A top UN official has warned that urgent action is required to avoid the “catastrophic effects” of climate change ahead of important negotiations taking place in Bangkok.
After heatwaves and extreme weather swept the world this summer, there is hope among climate experts that leaders will be galvanised to act.
Patricia Espinosa, head of the executive secretary of the UN Framework Convention on Climate Change (UNFCCC), said governments are not doing enough to meet their climate targets.
Specifically she said they are unlikely to hit the ambitious goal of the Paris climate agreement to cap temperature increases not only below 2C, but closer to 1.5C.
“1.5 is the goal that is needed for many islands and many countries that are particularly vulnerable to avoid catastrophic effects. In many cases it means the survival of those countries,” Ms Espinosa told Reuters.
“With the pledges we have on the table now we are not on track to achieve those goals.”
The Paris agreement set out grand ambitions to move the world away from fossil fuels and avert the worst consequences of climate change.
However, the plan was vague on details, and after the US and now Australia have distanced themselves from the agreement there is more pressure than ever to take decisive, binding action.
The week-long session in Thailand’s capital was hastily arranged in May after talks held in Bonn stalled and failed to produce tangible outcomes.
Countries must decide the rules that will govern the Paris climate agreement, and without this “negotiating text” the UN climate change conference held in Poland at the end of the year will have no basis.
Ms Espinosa said she hoped a draft text for this rule book will emerge from the Bangkok talks. This can then ideally be agreed on by government ministers at the December meeting in Katowice, Poland.
“This is a process that has been ongoing for some time,” she said.

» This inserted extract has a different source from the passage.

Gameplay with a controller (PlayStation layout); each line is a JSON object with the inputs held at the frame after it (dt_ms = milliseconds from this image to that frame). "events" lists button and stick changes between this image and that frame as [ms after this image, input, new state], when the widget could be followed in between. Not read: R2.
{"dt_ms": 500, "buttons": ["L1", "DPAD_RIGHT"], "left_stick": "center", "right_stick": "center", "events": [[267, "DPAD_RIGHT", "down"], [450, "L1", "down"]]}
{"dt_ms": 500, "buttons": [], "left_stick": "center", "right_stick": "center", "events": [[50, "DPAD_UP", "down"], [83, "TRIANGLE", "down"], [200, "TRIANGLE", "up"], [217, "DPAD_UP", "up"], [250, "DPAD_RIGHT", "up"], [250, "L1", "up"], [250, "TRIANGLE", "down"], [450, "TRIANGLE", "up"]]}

“One of the reasons why this is so complex is because we are talking about... many different areas. One of those areas that countries need to take action on is to reduce their emissions.”
The discrepancy between the impact climate change has on rich and poor nations has been a major sticking point in talks.
To address this, richer nations have pledged $100 billion to the developing world to aid in its transformation to tackle climate change.
“There is a clear view that the $100 billion is only one part of the broad transformation of our societies that we are talking about... There is also a need to mobilise private financing,” said Espinosa.
She added that heatwaves, droughts and wildfires from the Arctic to Australia should give new impetus to the talks in Thailand.
Though these events are still ongoing throughout much of the world, scientists have already been able to identify the “fingerprint” of climate change on them. Preliminary evidence suggests that without steadily rising temperatures, such events would have been less intense and less likely to happen in the first place.
Bangkok itself is a low-lying city that is likely to feel the effects of a changing climate very soon.
One World Bank report concluded that nearly 40 per cent of the capital will be inundated by rising waters by 2030 due to heavy rainfall and changing weather patterns.
“It really does make the evidence clear that climate change is having an impact on the daily lives of people,” said Espinosa.
“I do believe that this will create a bigger sense of urgency.”